The course explores the fundamentals and role of road safety engineering theory and practice. An appreciation of the design of traffic elements on the road network and a rigorous detective approach to investigating road crash data are developed. Participants learn applied skills to find road crash data and analyze it to determine the nature and extent of road crash problems at any given site. An ability to translate road crash data into meaningful information, determine counter measure options from thorough analysis of information and prioritize and evaluate counter measure implementation programs is cultivated. Students become aware of key issues in road safety policy, techniques for accident analysis, and prevention and road safety audit procedures. Other topics include the Highway Safety Manual, screening methods for identifying high collection concentrations, and proactive improvements to traffic safety.

The course examines principles of engineering and behavioral science relevant to preventing traffic collisions and subsequent injury. Human behavior, vehicle design, and roadway design are considered as interacting approaches to preventing traffic crashes and injuries. Safety of vulnerable road users (primarily pedestrians and bicyclists) is covered extensively.

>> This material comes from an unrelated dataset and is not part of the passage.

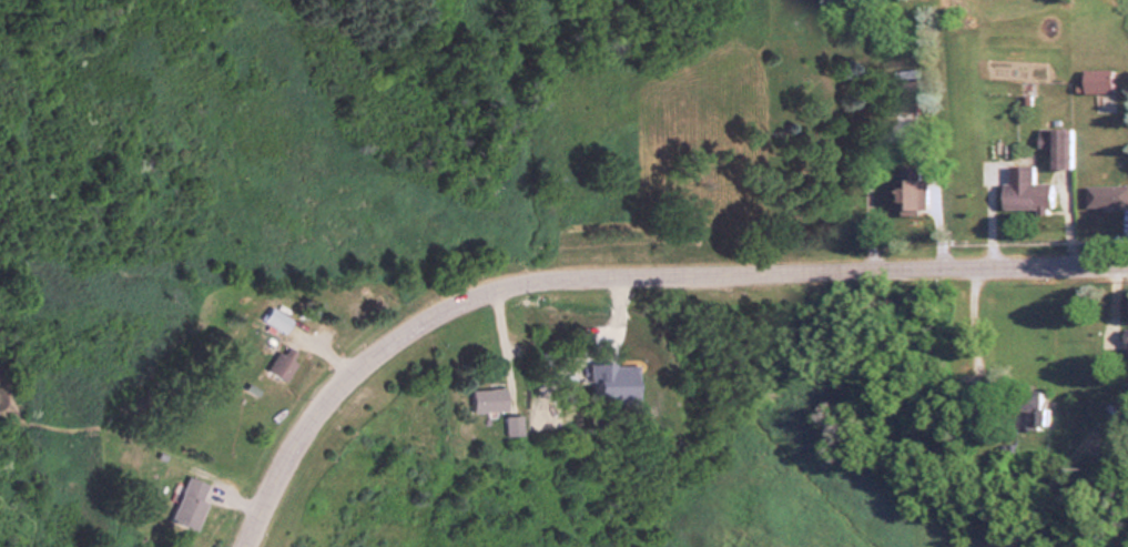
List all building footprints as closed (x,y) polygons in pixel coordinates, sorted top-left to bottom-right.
[(1081,69),(1081,91),(1111,91),(1111,69),(1081,69)] [(889,80),(889,116),(917,116),(917,80),(889,80)] [(1048,168),(1070,168),(1070,128),(1037,128),(1037,147),(1048,147),(1048,168)] [(926,178),(920,178),(920,164),(895,164),(895,212),(926,212),(926,178)] [(999,184),(999,209),(1051,209),(1051,183),(1031,183),(1031,165),(1008,165),(1008,184),(999,184)] [(1084,206),(1127,206),(1127,184),(1084,184),(1084,206)] [(256,319),(280,333),(288,319),(264,306),(256,319)] [(294,352),(276,343),(260,372),(278,381),(294,352)] [(463,388),(463,411),(500,411),(500,388),(463,388)] [(1015,389),(1013,428),(1040,429),(1042,391),(1015,389)] [(517,415),(499,415),(499,434),(517,434),(517,415)] [(205,483),(179,475),(163,524),(189,532),(205,483)]
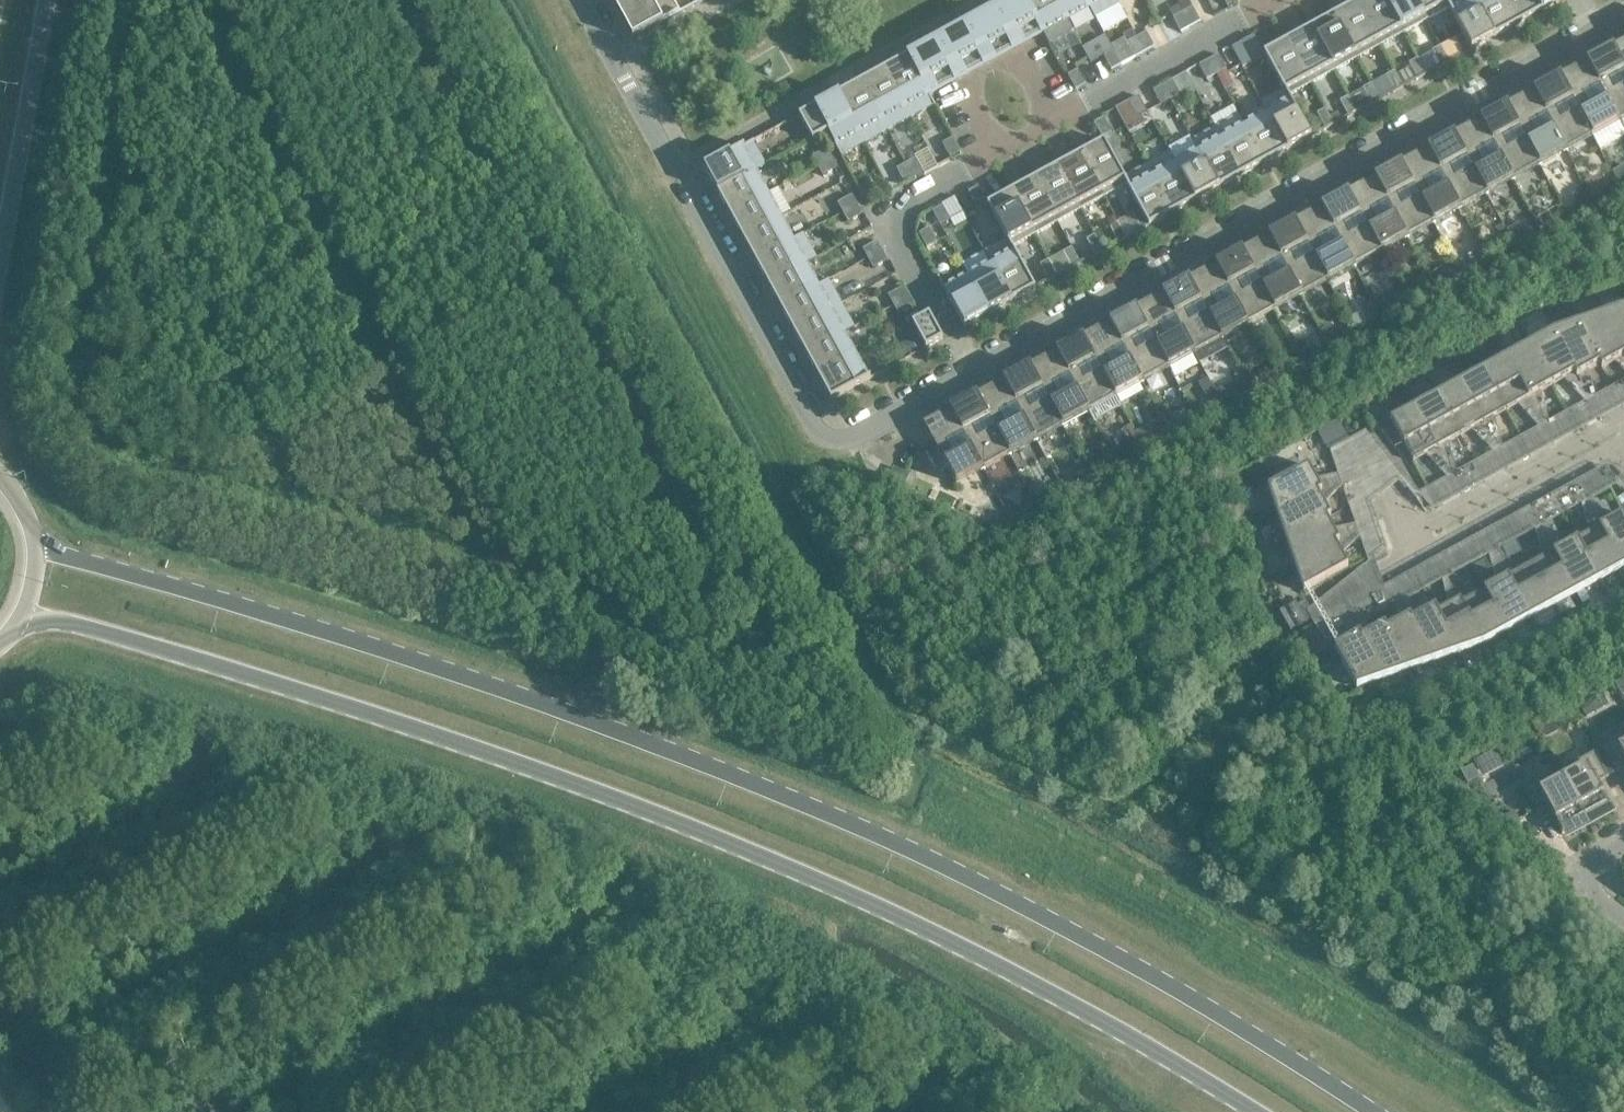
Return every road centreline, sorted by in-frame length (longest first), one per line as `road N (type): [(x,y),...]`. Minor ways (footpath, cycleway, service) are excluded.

The course introduces the principles of probability and statistics and their applications in engineering. Topics include the relationship between probability and statistics; random variables; probability distributions; mathematical expectation; random sampling; estimation; tests of hypotheses, and regression analysis. 

This course gives a general introduction to water resources, how these are linked the hydrological processes, and how engineering plays a role in the management of water resources. It covers the hydrologic cycle of water as a whole and its specific components including: geophysical flows of water throughout the environment, dynamics of precipitation formations, transformations into runoff, reservoir and lake dynamics, stream flow discharge, surface runoff assessment, calculation of peak flows, the hydrograph theory, ground water flows, aquifers dynamics, concept of water quality and water treatment methods and units. The topics mentioned will be covered in both qualitative and quantitative aspects. Use will be made of essential concepts of energy, mass and momentum conservation. 

This course introduces students to the fundamental theory of the finite-element method (FEM) as a general tool for numerically solving differential equations for a wide range of engineering problems, with special focus on solid and structural mechanics. The course covers the following topics: approximation, weighted residuals and Rayleigh-Ritz methods; finite-element formulation for solids; continuum elements; structural elements; material non-linearity; geometric non-linearity; heat transfer problems and thermal stress analysis; and transient problems.